Background: The bleeding pattern in acquired hemophilia A (AHA) differs from that of inherited hemophilia, being characterized by soft tissue and muscle hematomas, mucocutaneous bleeding, but seldom joint bleeding. Platelet function disorders are inherited or acquired. The acquired forms may appear in association with medications, medical conditions, and autoimmune disorders. Objectives: We chose to investigate platelet function in a series of patients with AHA due to autoantibodies inactivating coagulation factor (F)VIII. Methods: Platelet function disorders were assessed at AHA diagnosis in platelet-rich plasma according to the Scientific Subcommittee of the International Society on Thrombosis and Haemostasis recommendations. In addition, the δ- and α-granule platelet content—that is, adenine nucleotides (ADP and ATP), serotonin and β-thromboglobulin—were measured. CD40L and soluble P-selectin were also measured in plasma to investigate in vivo platelet activation.
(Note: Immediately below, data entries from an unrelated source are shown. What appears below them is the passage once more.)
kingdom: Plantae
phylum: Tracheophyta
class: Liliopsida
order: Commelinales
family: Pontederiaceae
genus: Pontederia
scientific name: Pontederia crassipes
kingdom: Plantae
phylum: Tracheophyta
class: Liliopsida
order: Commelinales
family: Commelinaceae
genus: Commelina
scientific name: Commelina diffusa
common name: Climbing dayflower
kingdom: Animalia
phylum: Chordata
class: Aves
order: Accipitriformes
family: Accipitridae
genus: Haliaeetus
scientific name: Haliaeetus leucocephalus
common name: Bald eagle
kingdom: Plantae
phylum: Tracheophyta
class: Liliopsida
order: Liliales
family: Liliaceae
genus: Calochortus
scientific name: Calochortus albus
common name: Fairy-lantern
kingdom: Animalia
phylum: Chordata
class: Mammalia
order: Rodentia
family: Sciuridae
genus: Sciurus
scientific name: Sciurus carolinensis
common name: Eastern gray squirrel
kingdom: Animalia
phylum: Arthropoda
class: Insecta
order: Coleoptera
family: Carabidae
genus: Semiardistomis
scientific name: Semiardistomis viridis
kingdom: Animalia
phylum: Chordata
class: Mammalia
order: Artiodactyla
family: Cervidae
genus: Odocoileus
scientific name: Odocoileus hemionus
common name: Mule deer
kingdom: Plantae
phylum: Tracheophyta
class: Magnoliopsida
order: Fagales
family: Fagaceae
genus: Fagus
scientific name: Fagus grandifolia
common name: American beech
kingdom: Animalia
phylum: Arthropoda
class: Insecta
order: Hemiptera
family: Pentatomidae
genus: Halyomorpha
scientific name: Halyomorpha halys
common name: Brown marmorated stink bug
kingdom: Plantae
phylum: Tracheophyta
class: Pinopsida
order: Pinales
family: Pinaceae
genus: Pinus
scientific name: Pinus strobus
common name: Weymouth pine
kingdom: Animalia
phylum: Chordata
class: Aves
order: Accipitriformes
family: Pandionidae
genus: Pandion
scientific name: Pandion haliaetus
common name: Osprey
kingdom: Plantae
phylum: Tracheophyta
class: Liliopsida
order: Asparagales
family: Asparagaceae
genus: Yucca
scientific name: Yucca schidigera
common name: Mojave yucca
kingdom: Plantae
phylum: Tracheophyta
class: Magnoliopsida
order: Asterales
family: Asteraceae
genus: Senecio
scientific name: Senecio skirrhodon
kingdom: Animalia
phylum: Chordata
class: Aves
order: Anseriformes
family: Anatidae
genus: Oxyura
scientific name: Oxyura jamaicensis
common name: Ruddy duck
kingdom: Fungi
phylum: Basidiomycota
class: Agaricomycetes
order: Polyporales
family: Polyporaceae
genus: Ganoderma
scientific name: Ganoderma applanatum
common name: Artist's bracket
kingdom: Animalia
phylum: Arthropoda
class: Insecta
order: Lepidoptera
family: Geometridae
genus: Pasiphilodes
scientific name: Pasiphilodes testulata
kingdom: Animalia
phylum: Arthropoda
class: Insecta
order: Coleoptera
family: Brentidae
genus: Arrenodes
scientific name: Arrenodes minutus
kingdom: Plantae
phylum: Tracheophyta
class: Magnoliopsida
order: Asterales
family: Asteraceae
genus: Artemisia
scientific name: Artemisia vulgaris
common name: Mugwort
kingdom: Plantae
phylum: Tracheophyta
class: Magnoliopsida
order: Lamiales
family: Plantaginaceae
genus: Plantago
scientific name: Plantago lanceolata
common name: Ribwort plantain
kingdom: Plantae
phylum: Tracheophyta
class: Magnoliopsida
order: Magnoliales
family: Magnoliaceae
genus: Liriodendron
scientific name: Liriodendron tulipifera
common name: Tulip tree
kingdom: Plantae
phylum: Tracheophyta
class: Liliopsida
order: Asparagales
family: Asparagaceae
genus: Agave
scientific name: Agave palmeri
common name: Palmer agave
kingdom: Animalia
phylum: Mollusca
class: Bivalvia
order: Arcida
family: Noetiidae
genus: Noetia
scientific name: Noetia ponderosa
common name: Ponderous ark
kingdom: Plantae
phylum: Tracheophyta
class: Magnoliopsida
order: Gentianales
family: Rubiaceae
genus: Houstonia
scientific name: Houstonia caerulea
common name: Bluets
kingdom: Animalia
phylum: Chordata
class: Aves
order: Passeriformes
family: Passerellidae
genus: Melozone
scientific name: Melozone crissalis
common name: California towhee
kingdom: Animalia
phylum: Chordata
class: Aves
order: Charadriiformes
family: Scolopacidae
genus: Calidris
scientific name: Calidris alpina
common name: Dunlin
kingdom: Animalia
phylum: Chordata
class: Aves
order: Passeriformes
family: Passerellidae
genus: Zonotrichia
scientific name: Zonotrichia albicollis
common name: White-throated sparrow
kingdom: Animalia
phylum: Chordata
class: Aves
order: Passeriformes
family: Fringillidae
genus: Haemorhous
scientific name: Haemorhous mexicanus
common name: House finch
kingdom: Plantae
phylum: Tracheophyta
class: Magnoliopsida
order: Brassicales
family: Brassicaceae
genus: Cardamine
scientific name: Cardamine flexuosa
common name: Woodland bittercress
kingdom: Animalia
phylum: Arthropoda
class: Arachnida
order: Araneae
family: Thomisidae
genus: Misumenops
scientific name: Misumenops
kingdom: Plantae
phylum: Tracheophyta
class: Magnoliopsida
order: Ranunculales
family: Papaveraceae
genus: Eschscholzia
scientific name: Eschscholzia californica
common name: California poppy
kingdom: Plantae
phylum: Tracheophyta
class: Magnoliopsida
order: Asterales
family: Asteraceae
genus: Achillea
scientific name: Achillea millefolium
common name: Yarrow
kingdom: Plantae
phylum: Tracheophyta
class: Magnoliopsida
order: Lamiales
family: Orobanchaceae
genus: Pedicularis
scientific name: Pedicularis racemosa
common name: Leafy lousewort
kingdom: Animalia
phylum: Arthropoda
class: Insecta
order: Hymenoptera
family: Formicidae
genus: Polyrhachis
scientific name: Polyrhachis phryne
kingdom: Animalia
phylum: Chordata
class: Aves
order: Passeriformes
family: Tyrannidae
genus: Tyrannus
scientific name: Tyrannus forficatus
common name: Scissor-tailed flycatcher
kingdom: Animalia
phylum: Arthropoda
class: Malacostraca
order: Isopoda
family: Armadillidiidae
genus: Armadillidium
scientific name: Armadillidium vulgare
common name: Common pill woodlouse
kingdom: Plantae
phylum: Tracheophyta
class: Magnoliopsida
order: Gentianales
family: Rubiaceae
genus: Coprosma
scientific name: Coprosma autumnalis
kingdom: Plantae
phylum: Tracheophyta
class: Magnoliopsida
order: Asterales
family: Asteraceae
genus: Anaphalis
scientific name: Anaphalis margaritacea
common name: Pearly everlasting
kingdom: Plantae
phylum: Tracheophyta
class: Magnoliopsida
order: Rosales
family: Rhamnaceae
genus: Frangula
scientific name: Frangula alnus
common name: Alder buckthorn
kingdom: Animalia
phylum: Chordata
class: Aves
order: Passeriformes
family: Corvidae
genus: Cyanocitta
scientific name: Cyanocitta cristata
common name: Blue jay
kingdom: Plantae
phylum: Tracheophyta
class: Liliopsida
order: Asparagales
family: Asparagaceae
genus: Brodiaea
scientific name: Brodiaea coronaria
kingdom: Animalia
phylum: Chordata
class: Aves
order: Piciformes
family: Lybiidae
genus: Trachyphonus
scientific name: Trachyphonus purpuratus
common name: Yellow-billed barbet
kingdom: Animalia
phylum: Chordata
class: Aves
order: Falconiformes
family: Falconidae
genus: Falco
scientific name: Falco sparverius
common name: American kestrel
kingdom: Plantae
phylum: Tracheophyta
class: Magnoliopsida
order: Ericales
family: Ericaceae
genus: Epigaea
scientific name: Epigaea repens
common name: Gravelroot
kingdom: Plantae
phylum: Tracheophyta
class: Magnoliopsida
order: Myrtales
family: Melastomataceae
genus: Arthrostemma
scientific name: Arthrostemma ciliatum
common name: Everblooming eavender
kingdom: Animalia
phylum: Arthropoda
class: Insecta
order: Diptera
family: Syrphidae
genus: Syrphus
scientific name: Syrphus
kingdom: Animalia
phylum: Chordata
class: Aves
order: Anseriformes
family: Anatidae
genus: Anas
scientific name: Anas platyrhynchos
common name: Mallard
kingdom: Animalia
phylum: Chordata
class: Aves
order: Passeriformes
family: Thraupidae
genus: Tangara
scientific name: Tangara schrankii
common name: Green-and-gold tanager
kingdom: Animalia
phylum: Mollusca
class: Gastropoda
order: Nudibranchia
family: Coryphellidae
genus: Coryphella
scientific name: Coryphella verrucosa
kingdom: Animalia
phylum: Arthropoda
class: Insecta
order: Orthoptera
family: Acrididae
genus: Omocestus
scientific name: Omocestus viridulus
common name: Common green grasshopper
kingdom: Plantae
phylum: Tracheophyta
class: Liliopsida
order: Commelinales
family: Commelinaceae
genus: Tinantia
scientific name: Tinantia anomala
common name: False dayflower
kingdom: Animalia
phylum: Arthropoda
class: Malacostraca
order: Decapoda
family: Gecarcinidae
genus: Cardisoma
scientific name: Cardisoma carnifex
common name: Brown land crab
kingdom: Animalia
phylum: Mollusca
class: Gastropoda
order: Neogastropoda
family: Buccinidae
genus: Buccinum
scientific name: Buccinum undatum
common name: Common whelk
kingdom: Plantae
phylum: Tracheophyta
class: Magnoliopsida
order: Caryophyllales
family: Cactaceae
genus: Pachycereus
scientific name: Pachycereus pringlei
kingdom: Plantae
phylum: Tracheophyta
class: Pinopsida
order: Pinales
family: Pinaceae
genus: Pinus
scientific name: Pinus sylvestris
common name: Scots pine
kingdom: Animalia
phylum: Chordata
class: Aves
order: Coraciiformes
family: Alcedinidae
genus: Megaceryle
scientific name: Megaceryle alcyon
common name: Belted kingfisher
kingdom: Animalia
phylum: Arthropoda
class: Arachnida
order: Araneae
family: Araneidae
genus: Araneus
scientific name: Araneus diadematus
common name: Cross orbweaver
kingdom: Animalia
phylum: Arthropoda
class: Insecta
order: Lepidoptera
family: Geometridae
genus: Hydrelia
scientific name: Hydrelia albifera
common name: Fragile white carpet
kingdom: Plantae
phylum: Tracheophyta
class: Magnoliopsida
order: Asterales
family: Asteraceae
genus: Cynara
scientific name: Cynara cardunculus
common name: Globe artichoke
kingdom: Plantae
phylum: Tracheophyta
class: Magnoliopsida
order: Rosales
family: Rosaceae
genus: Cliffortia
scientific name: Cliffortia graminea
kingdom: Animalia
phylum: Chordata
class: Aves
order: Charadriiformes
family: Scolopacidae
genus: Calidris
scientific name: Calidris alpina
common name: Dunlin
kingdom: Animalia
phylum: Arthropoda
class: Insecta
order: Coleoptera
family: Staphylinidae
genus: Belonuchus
Results: In 11 cases with AHA and a median age of 67 years, FVIII coagulant activity was unmeasurable, the inhibitor titer was <20 Bethesda Units in 5 cases (45%) and higher than 20 Bethesda Units in 6 cases (55%). All patients showed reduced platelet aggregation and secretion. Furthermore, 4 cases with monoclonal gammopathy of undetermined significance had worse aggregation responses and an abnormal δ-granule platelet content, supporting a diagnosis of δ storage pool disease. Following remission the intraplatelet levels of ADP and serotonin improved. Conclusion: This study demonstrates that acquired platelet function abnormalities may be present in patients with AHA and perhaps contribute to the severity of their bleeding tendency.